Justice Nagarathna in her dissenting judgment wrote specifically about hate speech. She said, “In a human-dignity-based democracy, freedom of speech and expression must be exercised in a manner that would protect and promote the rights of fellow-citizens. But hate speech, whatever its content may be, denies human beings the right to dignity.” (Para 16.3).
She even referred to Amish Devgan vs. Union of India, (2021) 1 SCC 1 where the court held ‘hate speech’ as being antithetical to, and incompatible with the foundations of human dignity.
“I am concerned with speech that may not be linked to systematic discrimination and eventual political marginalisation of a community, but which may nonetheless have insidious effects on the societal perception of human dignity, values of social cohesion, fraternity and equality cherished by “We the people” of India,” she wrote (Para 16.7).
She further held that hate speech is when abuse of the right to freedom of speech by a person attacks the fundamental rights of another. (Para 25).
“26. Equality, liberty and fraternity are the foundational values embedded in the Preamble of our Constitution. ‘Hate speech’, in the sense discussed hereinabove, strikes at each of these foundational values, by marking out a society as being unequal. It also violates fraternity of citizens from diverse backgrounds, the sine-qua-non of a cohesive society based on plurality and multi-culturalism such as in India that is, Bharat.”
She further added, “It is high time that we, as a society in general and as individuals in particular, re-dedicate ourselves to the sacred values of the Constitution and promote them not only at our individual level but at the macro level. Any kind of speech which undermines the values for which our Constitution stands would cause a dent on our social and political values.” (Para 27.3)
Stressing on the value of fraternity she wrote, “The concept of fraternity under the Constitution expects every citizen to respect the dignity of the other.
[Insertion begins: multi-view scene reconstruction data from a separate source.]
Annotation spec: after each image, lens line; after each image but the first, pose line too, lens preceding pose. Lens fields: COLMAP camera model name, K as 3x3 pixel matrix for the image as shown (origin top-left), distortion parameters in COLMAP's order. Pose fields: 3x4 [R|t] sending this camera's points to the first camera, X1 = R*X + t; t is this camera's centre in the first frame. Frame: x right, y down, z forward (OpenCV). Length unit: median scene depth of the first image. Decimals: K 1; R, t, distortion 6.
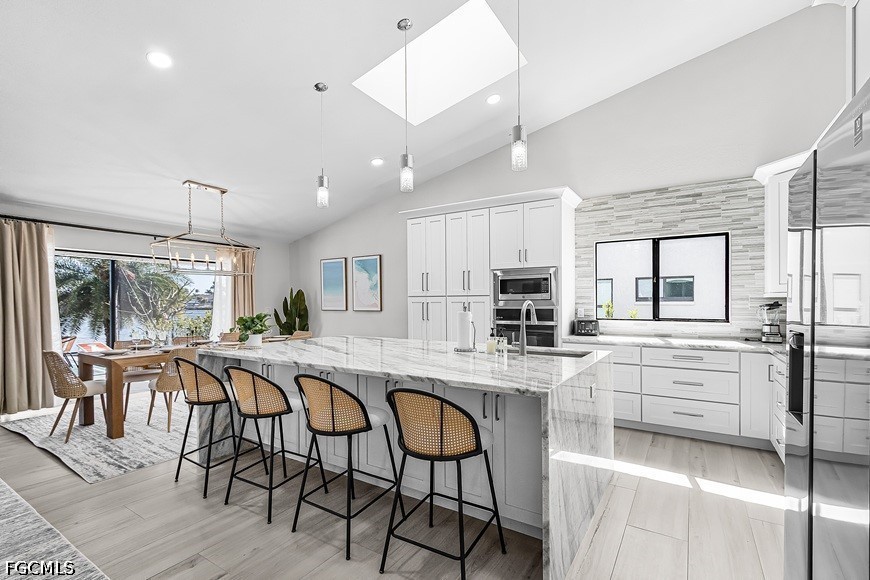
lens RADIAL K [[404.6, 0, 429.7], [0, 404.6, 301.7], [0, 0, 1]] dist [0.001452, 0.000126]
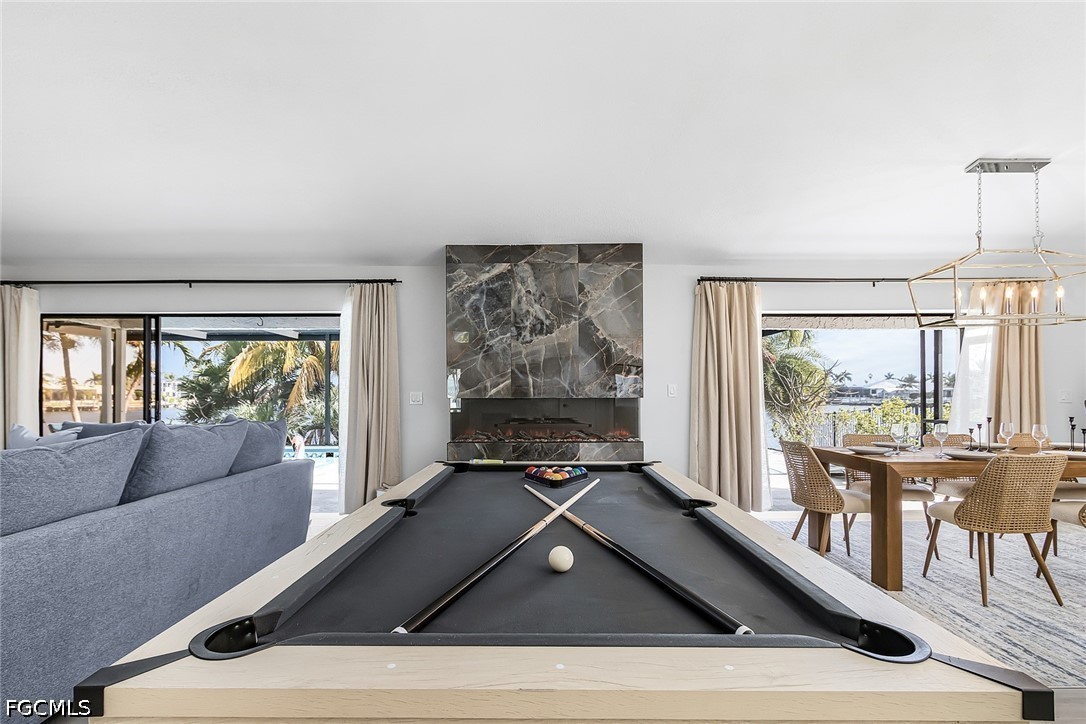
lens RADIAL K [[509.2, 0, 536.2], [0, 509.2, 391.8], [0, 0, 1]] dist [0.001820, 0.000041]
pose [[0.532716, -0.006736, -0.846267, -0.333333], [-0.000327, 0.999967, -0.008166, 0.033071], [0.846294, 0.004627, 0.532696, 0.102275]]
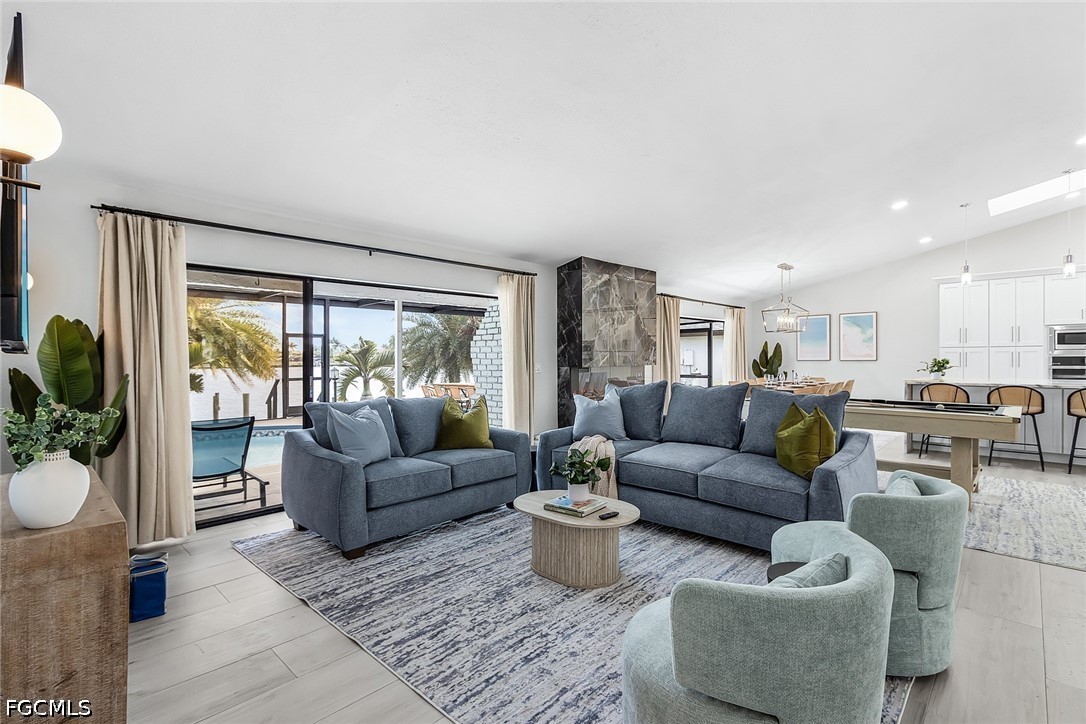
lens RADIAL K [[511.9, 0, 530.7], [0, 511.9, 361.4], [0, 0, 1]] dist [0.000734, -0.000046]
pose [[0.980565, -0.004826, -0.196135, -1.116129], [0.006564, 0.999945, 0.008211, 0.009419], [0.196085, -0.009339, 0.980542, -0.870369]]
Mutual respect is the fulcrum of fraternity that assures dignity.” (Para 28).
About fundamental duties correlating with rights she observed, “Fundamental duties have a keen bond of sorority with the Constitutional goals and must therefore be recognised not merely as Constitutional norms or precepts but as obligations, correlative to rights. In short, the permissible content of the right to freedom of speech and expression, ought to be tested on the touchstone of fraternity and fundamental duties as envisaged under our Constitution.” (Para 28).
About the responsibility of a public functionary while making a speech she observed thus,
“Public functionaries and other persons of influence and celebrities, having regard to their reach, real or apparent authority and the impact they wield on the public or on a certain section thereof, owe a duty to the citizenry at large to be more responsible and restrained in their speech. They are required to understand and measure their words, having regard to the likely consequences thereof on public sentiment and behaviour, and also be aware of the example they are setting for fellow citizens to follow.” (Para 32).
“It is a no brainer that the right to freedom speech and expression, in a human-rights based democracy does not protect statements made by a citizen, which strike at the dignity of a fellow citizen.” (Para 34).
She concluded her judgement leaving it to the wisdom of the Parliament to enact a legislation or code to restrain, citizens in general and public functionaries, in particular, from making disparaging or vitriolic remarks against fellow citizens. (Para 67) She also put the onus on political parties to regulate and control the actions and speech of its functionaries and members.